The News Herald (Willoughby, OH)

Hornets reload, aim for next title

Kirtland will be in Division V this season

- By John Kampf JKampf@news-herald.com @NHPreps on Twitter

Championsh­ips, they say, aren’t won during the season as much as they are won during the offseason. The rationale means successful teams are the ones who put in the work when no one else is watching — in the summer months.

If that saying is true, the Kirtland football team should be fine this season.

Of course, that’s not exactly going out on much of a limb seeing that the Hornets are 159-17 (.903) in the 13-year tenure of Coach Tiger LaVerde.

When the Hornets hit the practice field on Aug. 1 for their first preseason drills, they did so on the heels of a summer that saw them go undefeated in the six 7-on-7 events in which they took part.

Senior Mike Alfieri won a pair of lineman challenges — one at Baldwin Wallace and one that the University of Pittsburgh — and classmate Luke Gardner won the sprint challenge at BW with a personal record of 4.38 in the 40.

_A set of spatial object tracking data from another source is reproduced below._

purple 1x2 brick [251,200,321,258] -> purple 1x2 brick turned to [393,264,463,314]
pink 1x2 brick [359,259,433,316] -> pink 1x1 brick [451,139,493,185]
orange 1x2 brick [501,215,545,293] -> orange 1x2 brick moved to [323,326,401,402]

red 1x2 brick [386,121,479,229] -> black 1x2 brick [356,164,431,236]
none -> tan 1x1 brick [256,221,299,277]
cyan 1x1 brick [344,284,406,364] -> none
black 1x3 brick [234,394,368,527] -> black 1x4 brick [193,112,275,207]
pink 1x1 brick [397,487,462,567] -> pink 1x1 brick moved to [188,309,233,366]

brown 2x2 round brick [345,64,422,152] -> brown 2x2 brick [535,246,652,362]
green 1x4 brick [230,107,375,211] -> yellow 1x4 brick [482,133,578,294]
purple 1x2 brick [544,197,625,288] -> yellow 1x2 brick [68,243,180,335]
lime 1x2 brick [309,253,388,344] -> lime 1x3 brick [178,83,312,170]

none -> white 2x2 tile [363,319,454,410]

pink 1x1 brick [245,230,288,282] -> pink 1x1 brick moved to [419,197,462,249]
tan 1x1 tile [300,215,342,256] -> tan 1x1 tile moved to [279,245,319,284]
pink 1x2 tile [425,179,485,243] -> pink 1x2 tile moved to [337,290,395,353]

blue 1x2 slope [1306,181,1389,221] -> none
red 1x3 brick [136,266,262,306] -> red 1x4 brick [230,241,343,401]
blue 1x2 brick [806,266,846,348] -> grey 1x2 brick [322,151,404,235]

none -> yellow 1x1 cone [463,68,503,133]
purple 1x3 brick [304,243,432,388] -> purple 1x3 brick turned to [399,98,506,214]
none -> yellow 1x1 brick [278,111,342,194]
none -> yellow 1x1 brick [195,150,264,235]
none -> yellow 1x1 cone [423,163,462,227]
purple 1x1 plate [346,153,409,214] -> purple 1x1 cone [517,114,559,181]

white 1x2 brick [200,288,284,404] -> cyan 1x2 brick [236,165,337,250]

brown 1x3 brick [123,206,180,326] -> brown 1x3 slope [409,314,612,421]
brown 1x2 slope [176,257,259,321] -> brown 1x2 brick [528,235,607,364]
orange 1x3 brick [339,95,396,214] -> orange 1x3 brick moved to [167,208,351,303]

So although many position battles are open this camp for the reigning Division VI state champions, the offseason revealed one thing — long before camp opened Aug. 1.

The Hornets, with four state championsh­ips under their belts, aren’t going anywhere — except up to Division V this year after tormenting Division VI in recent years.

“State champs again,” Alfieri said. “That’s our main goal.”

A program that has hung its hat on the running game in the LaVerde era, Kirtland ran the table in 7-on-7s at Pitt, BW, Chardon, Chagrin Falls, West Geauga and Oil City. They did so with virtually an entire new cast of characters from a year, ago, with the only two returning starters on offense being lineman Alfieri and tight end Zach Samsa.

“That gives us a lot of confidence,” Alfieri said. “I don’t think any team before us (at Kirtland) went 22-0 in the summer. Especially with our quarterbac­k situation. We’re not sure who will start. We’ve been rotating quarterbac­ks.

Senior Jonathan Ridgeway and sophomore Liam Powers appear to be among the prime candidates this year to take snaps.

LaVerde said he doesn’t put a lot of weight into the records his team post in the 7-on-7s. But did say he was happy with what he saw from his team prior to his camp opening.

“The offseason couldn’t have gone any better,” he said. “We competed against some really good teams. That is going to help us out this year.”

Gone this year is a decorated senior class that graduated in spring, a list that includes All-Ohioans such as running back Joey Torok, RB-LB Jake Neibecker, QB Tommy Powers and massive linemen Jack Bailey, Kalid Alabsi and Austin Fulco.

“Last year as a special group, especially those five guys up front,” LaVerde said of the offensive line. “That’s the best line we’ve had since I’ve been here. This is a new group. They work hard, but it’ll be a challenge to get five guys out there who work as one unit.”

Alfieri said he is ready to be a leader for that group, which will be young and untested aside from himself.

He has momentum on his side. Not only was he a starter last year, but he had a banner summer in which he won the benchpress competitio­n at BW and Pitt, hoisting 185 pounds 31 times at both contests to win the lineman challenge. Gardner, who scored one of Kirtland’s two touchdowns in the Division VI state title win over Marion Local last year, opened eyes with a 4.38 in the 40.

“I was expecting to run better than I had before,” Gardner said, “but I was not expecting that.”

Soft-spoken Mason Sullivan, an All-Ohioan a year ago, also had a good summer both on offense and defense. He will anchor a defense that returns a lot of players who got varsity action. But he is the only player who started all 15 games.

“The competitio­n (in camp) is going to be good,” LaVerde said of his defense. “Our kids are excited for that.”

As players prepared for the opening day of practice, they marveled at the plush green grass that awaited them and the crisp painted lines on the practice field way behind the school.

But that’s not the way they WANT to see the field. Their goal is to still be practicing on that field when the grass is torn up and burnt out from 15 weeks worth of practices — that would mean the team is playing in early December for what they want to be their fifth state title.

“We’ve won four state titles, but have never won back-to-back,” LaVerde said. “That’s the goal. These kids want that.”